**WHAT YOU ARE ASKED TO DO**
Search the data below for the string "wrist". Extract every line that contains it.

**RAW DATA**

<<<<

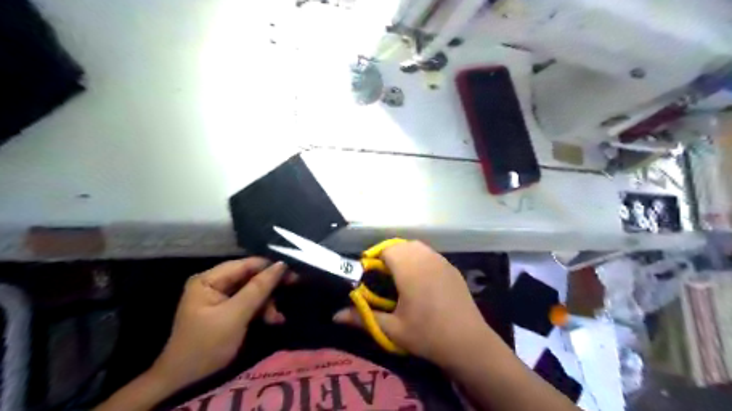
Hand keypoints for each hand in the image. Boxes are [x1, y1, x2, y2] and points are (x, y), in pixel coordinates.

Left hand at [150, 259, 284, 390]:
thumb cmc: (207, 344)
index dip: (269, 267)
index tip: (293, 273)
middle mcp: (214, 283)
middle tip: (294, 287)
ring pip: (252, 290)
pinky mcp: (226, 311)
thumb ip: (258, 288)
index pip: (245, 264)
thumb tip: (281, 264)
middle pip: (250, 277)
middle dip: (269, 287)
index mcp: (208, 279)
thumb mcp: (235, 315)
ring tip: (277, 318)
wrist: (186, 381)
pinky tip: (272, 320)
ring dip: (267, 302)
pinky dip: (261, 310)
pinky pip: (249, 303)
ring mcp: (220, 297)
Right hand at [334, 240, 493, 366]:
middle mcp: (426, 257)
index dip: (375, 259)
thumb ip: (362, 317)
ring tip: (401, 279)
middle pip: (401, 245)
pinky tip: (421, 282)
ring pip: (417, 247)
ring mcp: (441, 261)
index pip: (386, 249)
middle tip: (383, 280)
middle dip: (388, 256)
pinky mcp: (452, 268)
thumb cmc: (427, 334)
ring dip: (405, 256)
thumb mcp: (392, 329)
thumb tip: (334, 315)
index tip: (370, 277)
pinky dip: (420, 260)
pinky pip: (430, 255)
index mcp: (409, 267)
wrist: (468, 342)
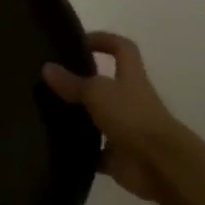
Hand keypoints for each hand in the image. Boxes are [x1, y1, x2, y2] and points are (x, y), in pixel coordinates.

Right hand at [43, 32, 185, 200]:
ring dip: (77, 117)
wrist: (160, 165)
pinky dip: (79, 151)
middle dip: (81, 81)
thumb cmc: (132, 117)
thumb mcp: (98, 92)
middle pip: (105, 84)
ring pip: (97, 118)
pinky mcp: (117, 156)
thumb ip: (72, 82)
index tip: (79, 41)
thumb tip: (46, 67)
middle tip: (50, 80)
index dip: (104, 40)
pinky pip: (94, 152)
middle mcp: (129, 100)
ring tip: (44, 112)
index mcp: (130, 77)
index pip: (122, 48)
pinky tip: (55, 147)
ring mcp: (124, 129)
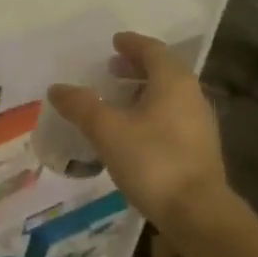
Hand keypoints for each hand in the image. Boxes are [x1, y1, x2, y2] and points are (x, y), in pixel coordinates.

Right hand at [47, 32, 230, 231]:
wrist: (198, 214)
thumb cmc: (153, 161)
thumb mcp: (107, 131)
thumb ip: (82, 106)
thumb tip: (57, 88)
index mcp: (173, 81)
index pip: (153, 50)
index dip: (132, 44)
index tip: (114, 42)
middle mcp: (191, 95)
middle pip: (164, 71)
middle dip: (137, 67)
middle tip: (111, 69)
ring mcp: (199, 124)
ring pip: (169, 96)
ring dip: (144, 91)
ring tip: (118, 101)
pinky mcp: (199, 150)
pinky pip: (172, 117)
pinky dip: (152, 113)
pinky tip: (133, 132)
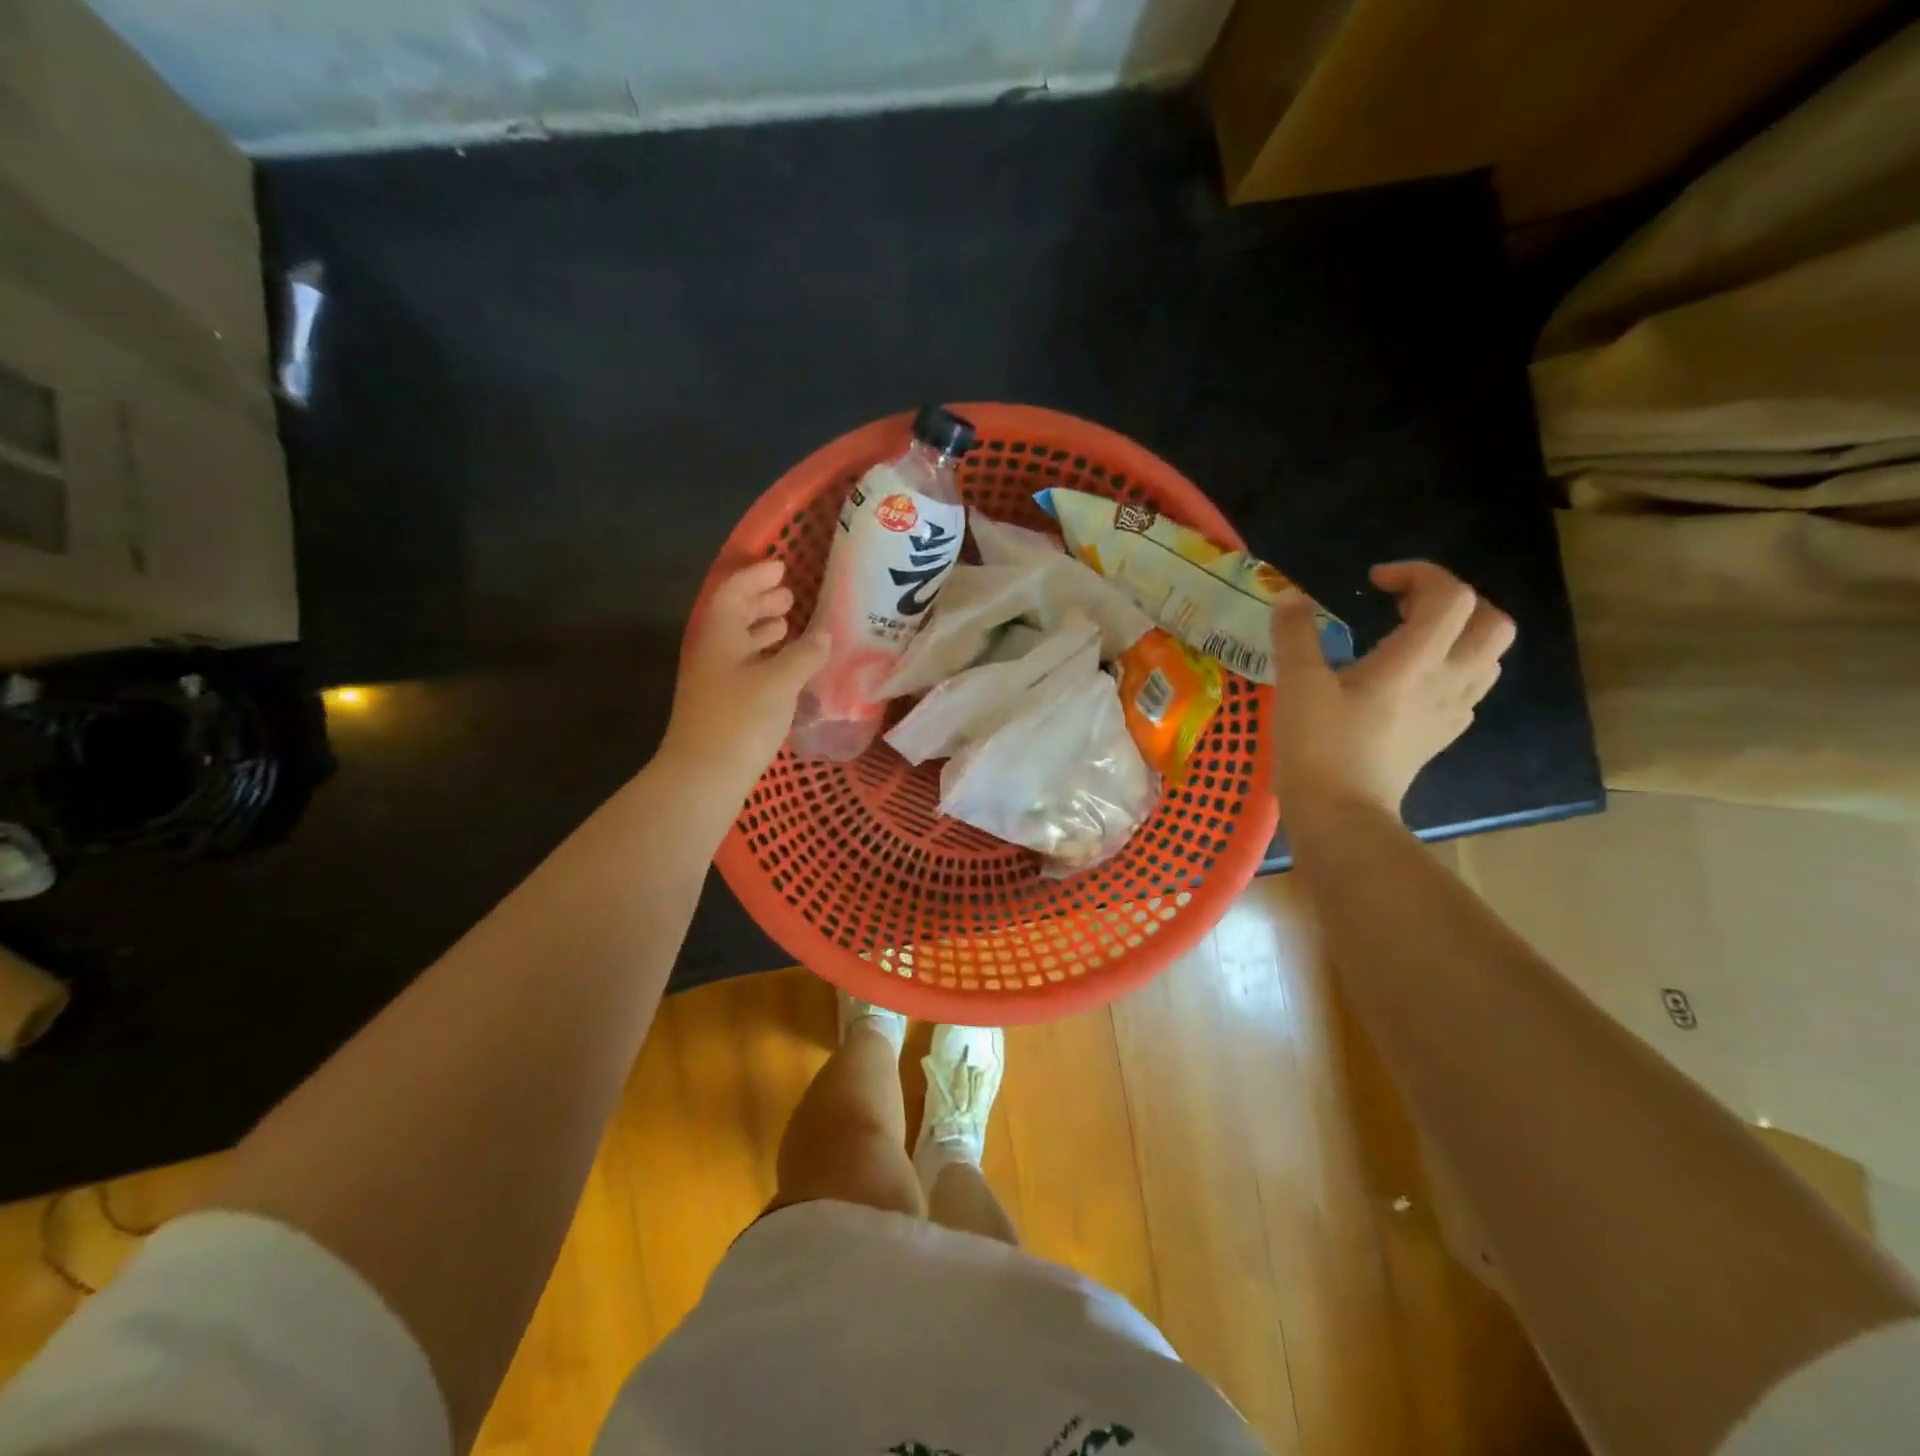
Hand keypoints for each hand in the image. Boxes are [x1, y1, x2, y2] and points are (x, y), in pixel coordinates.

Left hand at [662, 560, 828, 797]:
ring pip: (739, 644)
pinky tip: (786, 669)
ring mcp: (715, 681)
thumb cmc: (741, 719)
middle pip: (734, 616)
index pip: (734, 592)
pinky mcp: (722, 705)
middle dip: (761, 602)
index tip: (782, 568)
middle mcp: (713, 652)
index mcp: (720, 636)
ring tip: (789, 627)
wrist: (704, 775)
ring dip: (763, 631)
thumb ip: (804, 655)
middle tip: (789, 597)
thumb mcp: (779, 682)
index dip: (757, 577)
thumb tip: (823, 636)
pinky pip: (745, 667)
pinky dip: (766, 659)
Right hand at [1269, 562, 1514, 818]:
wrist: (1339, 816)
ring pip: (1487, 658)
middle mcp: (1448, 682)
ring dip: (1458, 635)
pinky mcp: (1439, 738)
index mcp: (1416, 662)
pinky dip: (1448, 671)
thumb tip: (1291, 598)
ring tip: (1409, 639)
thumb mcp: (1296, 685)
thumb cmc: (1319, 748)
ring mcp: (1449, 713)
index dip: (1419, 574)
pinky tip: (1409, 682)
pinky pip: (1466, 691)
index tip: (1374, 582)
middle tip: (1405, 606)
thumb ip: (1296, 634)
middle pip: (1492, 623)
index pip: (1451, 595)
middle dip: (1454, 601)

>>>>
<<<<

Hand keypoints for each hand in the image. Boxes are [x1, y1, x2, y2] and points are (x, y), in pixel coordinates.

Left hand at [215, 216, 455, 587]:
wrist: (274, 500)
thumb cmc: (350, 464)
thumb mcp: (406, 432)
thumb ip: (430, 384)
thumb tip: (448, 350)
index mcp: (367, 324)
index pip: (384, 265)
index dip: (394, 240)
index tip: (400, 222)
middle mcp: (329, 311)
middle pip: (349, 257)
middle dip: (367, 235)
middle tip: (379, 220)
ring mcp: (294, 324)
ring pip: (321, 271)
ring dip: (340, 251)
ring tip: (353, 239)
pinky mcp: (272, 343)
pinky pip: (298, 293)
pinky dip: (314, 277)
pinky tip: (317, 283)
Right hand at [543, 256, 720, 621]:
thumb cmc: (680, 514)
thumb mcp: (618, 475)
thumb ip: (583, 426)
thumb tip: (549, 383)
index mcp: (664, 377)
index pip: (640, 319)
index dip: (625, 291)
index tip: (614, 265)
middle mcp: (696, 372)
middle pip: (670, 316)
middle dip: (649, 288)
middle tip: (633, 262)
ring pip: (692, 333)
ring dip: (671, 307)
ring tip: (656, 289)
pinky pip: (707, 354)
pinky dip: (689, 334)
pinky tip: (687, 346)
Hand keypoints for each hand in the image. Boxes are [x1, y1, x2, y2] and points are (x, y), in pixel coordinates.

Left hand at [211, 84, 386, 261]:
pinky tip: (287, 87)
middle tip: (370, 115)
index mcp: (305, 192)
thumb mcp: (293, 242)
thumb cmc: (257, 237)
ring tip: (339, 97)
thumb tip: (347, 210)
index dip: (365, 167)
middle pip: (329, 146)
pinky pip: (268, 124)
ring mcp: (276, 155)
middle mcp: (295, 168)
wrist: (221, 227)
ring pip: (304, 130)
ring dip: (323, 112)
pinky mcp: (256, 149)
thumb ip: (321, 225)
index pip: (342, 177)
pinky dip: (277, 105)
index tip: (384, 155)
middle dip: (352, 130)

>>>>
<<<<

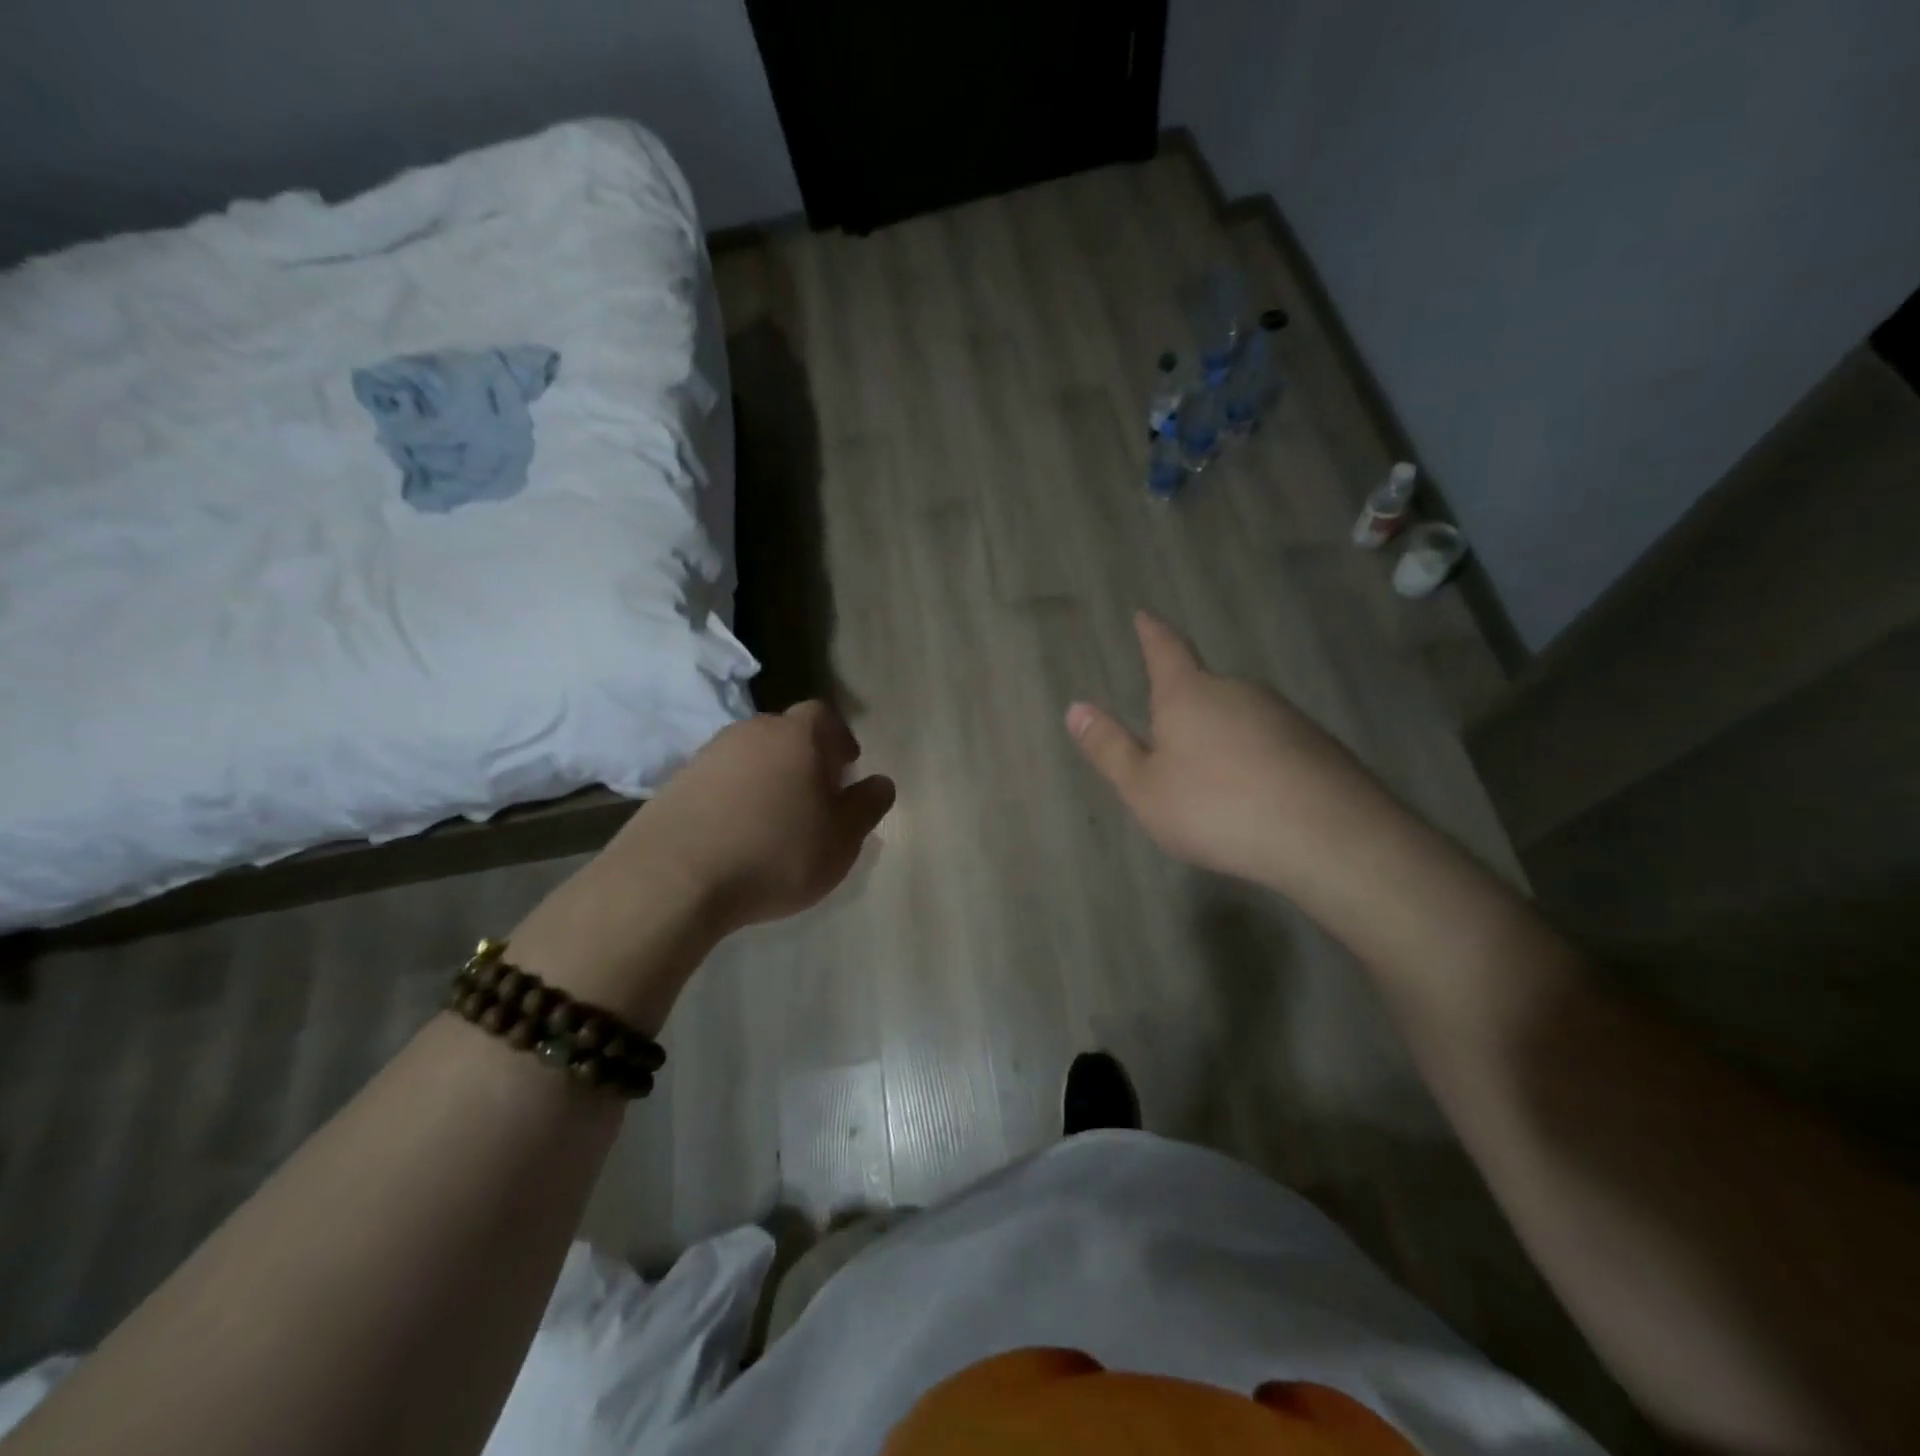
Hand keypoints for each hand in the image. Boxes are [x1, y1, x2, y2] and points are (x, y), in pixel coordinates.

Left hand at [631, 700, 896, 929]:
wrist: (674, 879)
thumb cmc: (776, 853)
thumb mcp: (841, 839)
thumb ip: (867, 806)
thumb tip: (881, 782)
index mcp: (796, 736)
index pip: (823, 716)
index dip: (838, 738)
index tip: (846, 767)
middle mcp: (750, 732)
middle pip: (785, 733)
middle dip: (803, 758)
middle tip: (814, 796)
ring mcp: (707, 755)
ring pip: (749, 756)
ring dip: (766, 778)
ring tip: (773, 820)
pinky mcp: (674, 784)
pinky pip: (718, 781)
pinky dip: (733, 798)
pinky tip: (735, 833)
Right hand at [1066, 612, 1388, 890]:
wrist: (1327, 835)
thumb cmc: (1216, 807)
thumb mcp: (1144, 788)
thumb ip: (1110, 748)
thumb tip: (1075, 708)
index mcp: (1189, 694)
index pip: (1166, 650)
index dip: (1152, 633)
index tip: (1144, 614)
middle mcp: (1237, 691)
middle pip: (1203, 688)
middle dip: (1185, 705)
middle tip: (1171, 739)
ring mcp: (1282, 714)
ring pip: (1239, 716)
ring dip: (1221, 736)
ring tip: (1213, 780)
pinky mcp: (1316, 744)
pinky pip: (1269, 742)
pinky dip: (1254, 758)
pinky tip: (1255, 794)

>>>>

**FINISHED TASK**
wrist: (186, 381)
wrist: (468, 342)
wrist: (160, 165)
wrist: (198, 214)
wrist: (704, 775)
wrist: (1339, 816)
wrist: (274, 500)
wrist: (221, 227)
wrist: (674, 879)
wrist: (1327, 835)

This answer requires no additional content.